Will audiences still find this story interesting considering they’re beating it into the ground? Moreover, this story about a puppet who becomes a boy is no longer kid’s favorite book, as it once was when it first came out. But so what? Classics like Pinocchio are destined to be immortal. Jane Austen’s novels come to mind, by analogy: they tell of times long gone, where girls’ only aspiration was to be chosen by Prince Charming and become good mothers that raised good children; women finding independence through their work was unspeakable. But “the universal” lay in the souls of those girls and boys committed to understanding what true love is and discovering the beauty of deeply experiencing love for their family and sincere friendships.
Pinocchio, on the other hand, is a coming-of-age story with a great variety of ideological and formal components that all ages can read (in fact, each screenplay writer has tried to come up with his own interpretation). The most famous theme is that of a Pinocchio who matures by making mistakes, answering to an honest working father (Geppetto) and a loving mother who is happy to take care of him (the Blue Fairy), with the help of the voice of conscience and under the constant rule of the law (the carabinieri). What Collodi wanted to tell us is in line with the morals of the bourgeois and industrial society of the late 19th century.

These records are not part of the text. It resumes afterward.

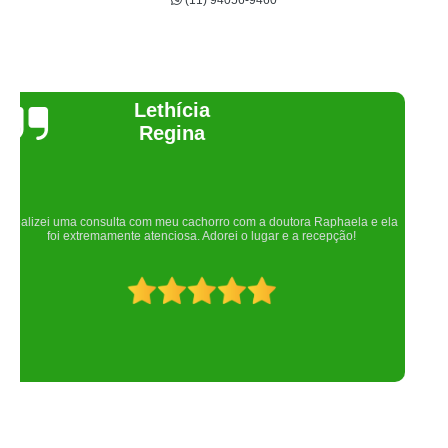
(11) 94056-9460
Joelma Lilian
Um lugar maravilhoso. Sempre serei grata pelo que fizeram por nós!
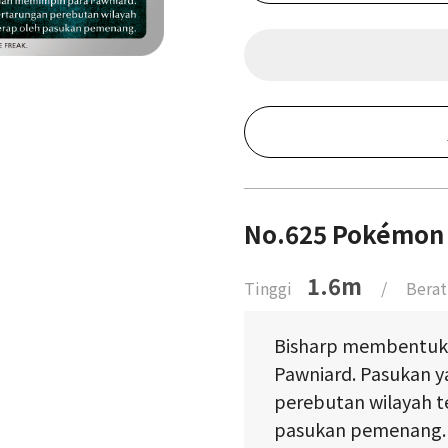
No.625 Pokémon 
1.6m
Tinggi
/
Berat
Bisharp membentuk
Pawniard. Pasukan y
perebutan wilayah te
pasukan pemenang.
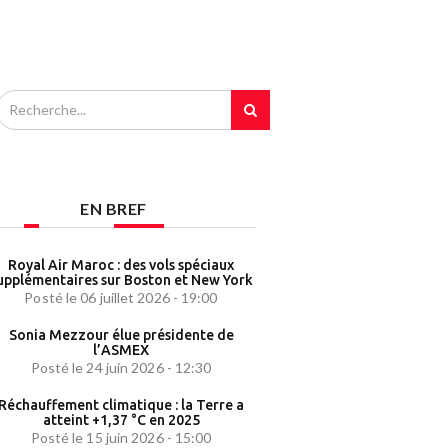
EN BREF
Royal Air Maroc : des vols spéciaux
upplémentaires sur Boston et New York
Posté le 06 juillet 2026 - 19:00
Sonia Mezzour élue présidente de
l’ASMEX
Posté le 24 juin 2026 - 12:30
Réchauffement climatique : la Terre a
atteint +1,37 °C en 2025
Posté le 15 juin 2026 - 15:00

If Matteo Garrone’s 2019 version is fairly aligned with the original text, Robert Zemeckis had another goal: to be faithful to the 1940 Disney cartoon. An initiative that should be framed within Disney’s larger project of preserving, through versions with live actors, the copyright on its classics.
The 1940 version—which was certainly remarkable for its animation in that era—had already purified the text’s more violent parts and changed him from being a mischievous brat to a naïve child, clueless about life (for example, in the movie, Pinocchio doesn’t kill the talking cricket by crushing him, nor is he himself hanged). The 2022 version is faithful to the 1940 film to the point of largely reproducing the same sequences and having the protagonists say the same lines.
This remake, however, is worse than the 1940 version. There is a problem with pacing a(the entire first part about Geppetto’s life at his workshop is unnecessarily long and detailed). Various characters appear and then vanish without ever really being developed: the Blue Fairy appears only at the beginning to bring the puppet to life; the cat and the fox go about their business as Pinocchio’s pranksters but then are never seen again. The songs aren’t memorable. Pinocchio has only one main goal that he repeats obsessively: to make his father happy—so much so that he always cheats himself. At least the moral aspects have been well-preserved: the cricket becomes Pinocchio’s “minister of knowledge of good and evil and his counselor in moments of temptation.”
The few variations from the 1940 version are: having intensified Geppetto’s rief, as he turns out to be a widower who also lost his son, and the introduction of a circus girl who tries to help the wooden boy escape the villainous Stromboli. Through this encounter, Pinocchio discovers the tenderness of affection with this girl who was inserted to make up for the lack of female characters. Toward the end, we see a substantial shift from the original text and any film version. After all, analyzing recent Disney productions, we might have expected this: special attention is paid to Pinocchio’s “being different.” Geppetto is grateful to Pinocchio for rescuing him, he loves him for who he is, and he does not feel like Pinocchio needs to be transformed into a flesh-and-blood child. Following this ending, it is very likely that there will be a sequel.